SEC: Limit decompressed size for FlateDecode filter (#3430)

stefan6419846 · web-flow · commit bb3a69030fde · 2025-08-11T16:10:25.000+02:00
Closes #3429.
diff --git a/pypdf/_reader.py b/pypdf/_reader.py
@@ -971,15 +971,21 @@ def _read_pdf15_xref_stream(
         if cast(str, xrefstream["/Type"]) != "/XRef":
             raise PdfReadError(f"Unexpected type {xrefstream['/Type']!r}")
         self.cache_indirect_object(generation, idnum, xrefstream)
-        stream_data = BytesIO(xrefstream.get_data())
+
         # Index pairs specify the subsections in the dictionary.
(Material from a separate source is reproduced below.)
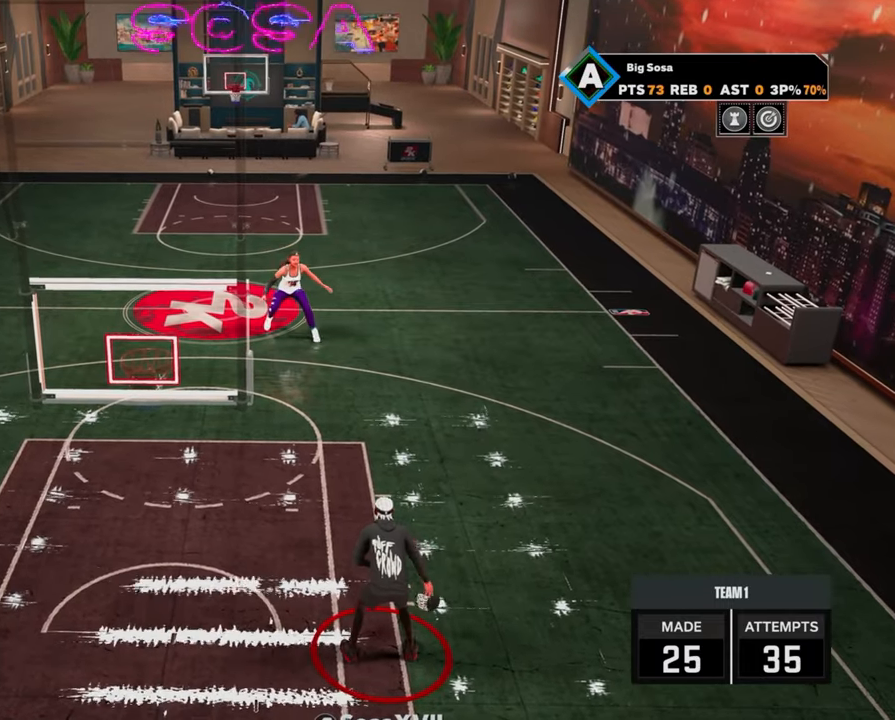
{"buttons": ["R2"], "left_stick": "center", "right_stick": "center", "events": [[17, "R2", "up"], [50, "R2", "down"], [167, "R2", "up"], [233, "R2", "down"], [333, "R2", "up"], [383, "R2", "down"]]}
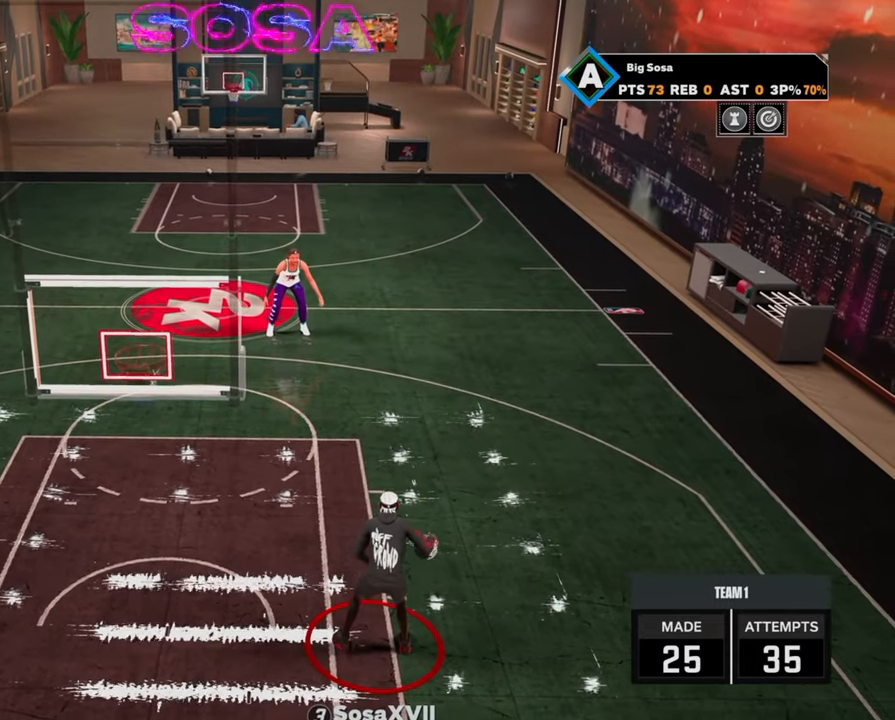
{"buttons": ["R2"], "left_stick": "center", "right_stick": "center", "events": [[17, "R2", "up"], [83, "R2", "down"], [183, "R2", "up"], [250, "R2", "down"], [367, "R2", "up"], [417, "R2", "down"]]}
         # If none, create one subsection that spans everything.
-        idx_pairs = xrefstream.get("/Index", [0, xrefstream.get("/Size")])
+        if "/Size" not in xrefstream:
+            # According to table 17 of the PDF 2.0 specification, this key is required.
+            raise PdfReadError(f"Size missing from XRef stream {xrefstream!r}!")
+        idx_pairs = xrefstream.get("/Index", [0, xrefstream["/Size"]])
+
         entry_sizes = cast(dict[Any, Any], xrefstream.get("/W"))
         assert len(entry_sizes) >= 3
         if self.strict and len(entry_sizes) > 3:
             raise PdfReadError(f"Too many entry sizes: {entry_sizes}")
 
+        stream_data = BytesIO(xrefstream.get_data())
+
         def get_entry(i: int) -> Union[int, tuple[int, ...]]:
             # Reads the correct number of bytes for each entry. See the
             # discussion of the W parameter in PDF spec table 17.
diff --git a/pypdf/errors.py b/pypdf/errors.py
@@ -64,3 +64,7 @@ class EmptyImageDataError(PyPdfError):
 
 
 STREAM_TRUNCATED_PREMATURELY = "Stream has ended unexpectedly"
+
+
+class LimitReachedError(PyPdfError):
+    """Raised when a limit is reached."""
diff --git a/pypdf/filters.py b/pypdf/filters.py
@@ -59,7 +59,7 @@
 from .constants import ImageAttributes as IA
 from .constants import LzwFilterParameters as LZW
 from .constants import StreamAttributes as SA
-from .errors import DependencyError, PdfReadError, PdfStreamError
+from .errors import DependencyError, LimitReachedError, PdfReadError, PdfStreamError
 from .generic import (
     ArrayObject,
     DictionaryObject,
@@ -69,6 +69,18 @@
     is_null_or_none,
 )
 
+ZLIB_MAX_OUTPUT_LENGTH = 75_000_000
+
+
+def _decompress_with_limit(data: bytes) -> bytes:
+    decompressor = zlib.decompressobj()
+    result = decompressor.decompress(data, max_length=ZLIB_MAX_OUTPUT_LENGTH)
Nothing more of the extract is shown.